Бывает, правда, и так, что тела привозят, как мы говорим, с подарками. В горячке боя недосуг осмотреть карманы погибших, а там чего только не бывает. Недавно один мой коллега потянул из кармана убитого что-то вроде связки ключей, а это было кольцо от гранаты. Лишь в последнее мгновенье догадались, с чем имеют дело, и вызвали сапёра.

— Михаил Васильевич, а как вы относитесь к идее захоронения всех «красных» трупов в индивидуальных могилах, предварительно изъяв у них образцы костной ткани? — спросил я. — Есть ли уверенность, что со временем удастся их идентифицировать и на обелиске номер заменить на фамилию?

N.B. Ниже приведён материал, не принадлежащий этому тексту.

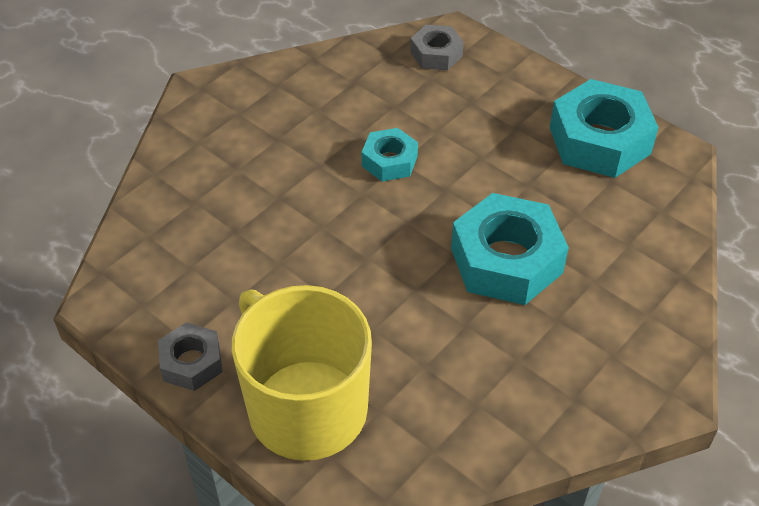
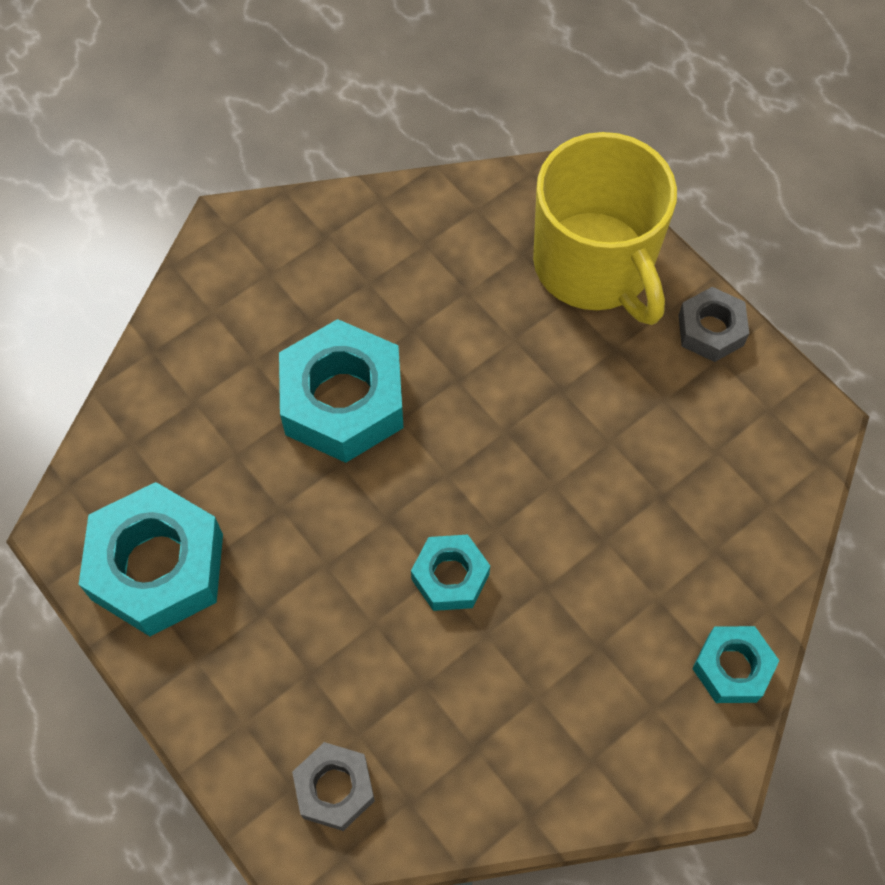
camera: 170 degrees left, 15 degrees up
none -> turquoise nut [692,626,779,703]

— Идея, на мой взгляд, разумная. Не вечно же этим телам лежать в рефрижераторах, рано или поздно их надо предать земле — это будет и по-людски, и по-христиански. А вот удастся ли идентифицировать абсолютно всех, я не уверен. В конце концов существует такое понятие как могила неизвестного солдата. И во всём мире такие могилы относятся к числу самых почитаемых.

Забегая вперёд, скажу, что и Щербаков, и Рогачёв оказались правы: совсем недавно на одном из кладбищ Подмосковья в торжественной обстановке были преданы земле все «красные» тела погибших в Чечне солдат. За это же время эксперты вернули имена 603 погибшим солдатам, среди них были и «жёлтые», и «красные».

А в тот невесёлый день наша беседа с полковником Рогачёвым была прервана самым неожиданным образом.

— Михаил Васильевич, — позвали его из прозекторской, — юбиляр больше ждать не может. Пора его отправлять.

— Что ещё за юбиляр? — недоуменно спросил я.

— Юбиляр? Какой юбиляр?.. Ах ты, Господи, совсем забыл! — хлопнул он себя по лбу. — Это же тысячный труп. Его действительно пора готовить к отправке в последний путь.

Как несколько позже выяснилось, «юбиляр» был из категории «жёлтых». Но давным-давно, когда парнишка жил на этой земле, был гражданином России и даже за кого-то голосовал, он случайно сломал ключицу и ему вставили спицу. Даст Бог, по этой спице выяснят его фамилию, узнают адрес, подготовят к отправке «груз 200» — и где-то, в каком-то уголке нашей горемычной Родины на холмик со звёздочкой рухнет ещё одна русская мать, до хруста сожмёт зубы почерневший от горя отец.